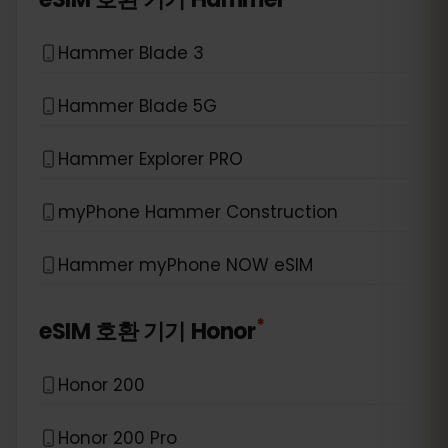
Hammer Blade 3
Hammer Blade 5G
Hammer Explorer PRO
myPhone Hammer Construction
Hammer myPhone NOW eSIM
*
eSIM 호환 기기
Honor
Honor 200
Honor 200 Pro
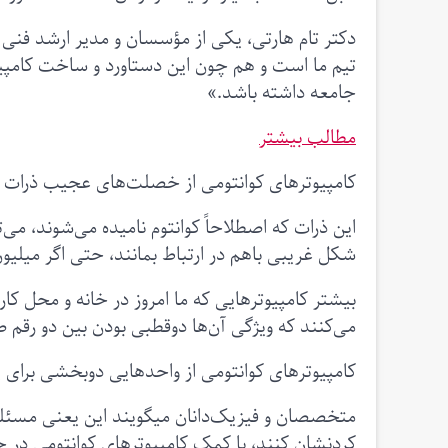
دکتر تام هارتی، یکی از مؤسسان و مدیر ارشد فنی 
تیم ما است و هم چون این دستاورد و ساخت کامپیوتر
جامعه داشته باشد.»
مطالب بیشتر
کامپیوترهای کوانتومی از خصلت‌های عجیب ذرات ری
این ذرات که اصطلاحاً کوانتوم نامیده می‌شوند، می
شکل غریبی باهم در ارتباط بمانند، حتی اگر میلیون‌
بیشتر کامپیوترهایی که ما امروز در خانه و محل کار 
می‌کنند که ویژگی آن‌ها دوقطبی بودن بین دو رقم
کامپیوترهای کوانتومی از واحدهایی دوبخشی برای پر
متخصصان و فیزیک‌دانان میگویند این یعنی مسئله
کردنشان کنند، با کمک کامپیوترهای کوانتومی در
════════════════
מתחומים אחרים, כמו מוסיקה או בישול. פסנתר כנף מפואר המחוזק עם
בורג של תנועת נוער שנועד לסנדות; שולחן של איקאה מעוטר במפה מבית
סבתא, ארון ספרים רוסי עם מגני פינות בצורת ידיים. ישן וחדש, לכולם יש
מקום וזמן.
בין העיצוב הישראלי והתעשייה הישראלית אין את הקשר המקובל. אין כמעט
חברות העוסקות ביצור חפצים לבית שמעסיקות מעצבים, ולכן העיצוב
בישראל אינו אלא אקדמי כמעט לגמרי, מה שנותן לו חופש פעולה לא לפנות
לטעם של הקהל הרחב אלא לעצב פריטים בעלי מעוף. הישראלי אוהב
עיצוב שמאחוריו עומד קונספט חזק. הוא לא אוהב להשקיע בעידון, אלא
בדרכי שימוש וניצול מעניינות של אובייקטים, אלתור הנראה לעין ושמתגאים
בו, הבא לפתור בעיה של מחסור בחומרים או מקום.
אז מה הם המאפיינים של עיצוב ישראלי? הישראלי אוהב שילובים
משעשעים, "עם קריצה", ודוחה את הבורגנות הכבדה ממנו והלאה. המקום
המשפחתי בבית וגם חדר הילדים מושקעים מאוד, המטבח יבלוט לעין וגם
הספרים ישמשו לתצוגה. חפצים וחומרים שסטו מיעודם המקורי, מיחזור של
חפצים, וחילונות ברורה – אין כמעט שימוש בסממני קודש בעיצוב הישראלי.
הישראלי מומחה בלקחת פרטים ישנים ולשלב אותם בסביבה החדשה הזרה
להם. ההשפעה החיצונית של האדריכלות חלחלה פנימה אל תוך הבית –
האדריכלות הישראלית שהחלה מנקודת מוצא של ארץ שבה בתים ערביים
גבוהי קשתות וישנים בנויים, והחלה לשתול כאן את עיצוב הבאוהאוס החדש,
════════════════
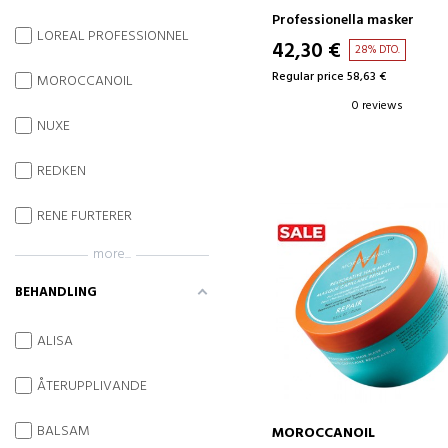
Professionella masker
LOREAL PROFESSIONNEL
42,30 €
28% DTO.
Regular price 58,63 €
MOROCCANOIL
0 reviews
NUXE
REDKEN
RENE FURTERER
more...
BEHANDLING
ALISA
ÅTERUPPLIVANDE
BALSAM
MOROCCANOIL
════════════════
Copy the material word for word, from the line containing "دکتر تام هارتی،" through the line containing "کردنشان کنند، با کمک کامپیوترهای کوانتومی در", both lines included.

دکتر تام هارتی، یکی از مؤسسان و مدیر ارشد فنی 
تیم ما است و هم چون این دستاورد و ساخت کامپیوتر
جامعه داشته باشد.»
مطالب بیشتر
کامپیوترهای کوانتومی از خصلت‌های عجیب ذرات ری
این ذرات که اصطلاحاً کوانتوم نامیده می‌شوند، می
شکل غریبی باهم در ارتباط بمانند، حتی اگر میلیون‌
بیشتر کامپیوترهایی که ما امروز در خانه و محل کار 
می‌کنند که ویژگی آن‌ها دوقطبی بودن بین دو رقم
کامپیوترهای کوانتومی از واحدهایی دوبخشی برای پر
متخصصان و فیزیک‌دانان میگویند این یعنی مسئله
کردنشان کنند، با کمک کامپیوترهای کوانتومی در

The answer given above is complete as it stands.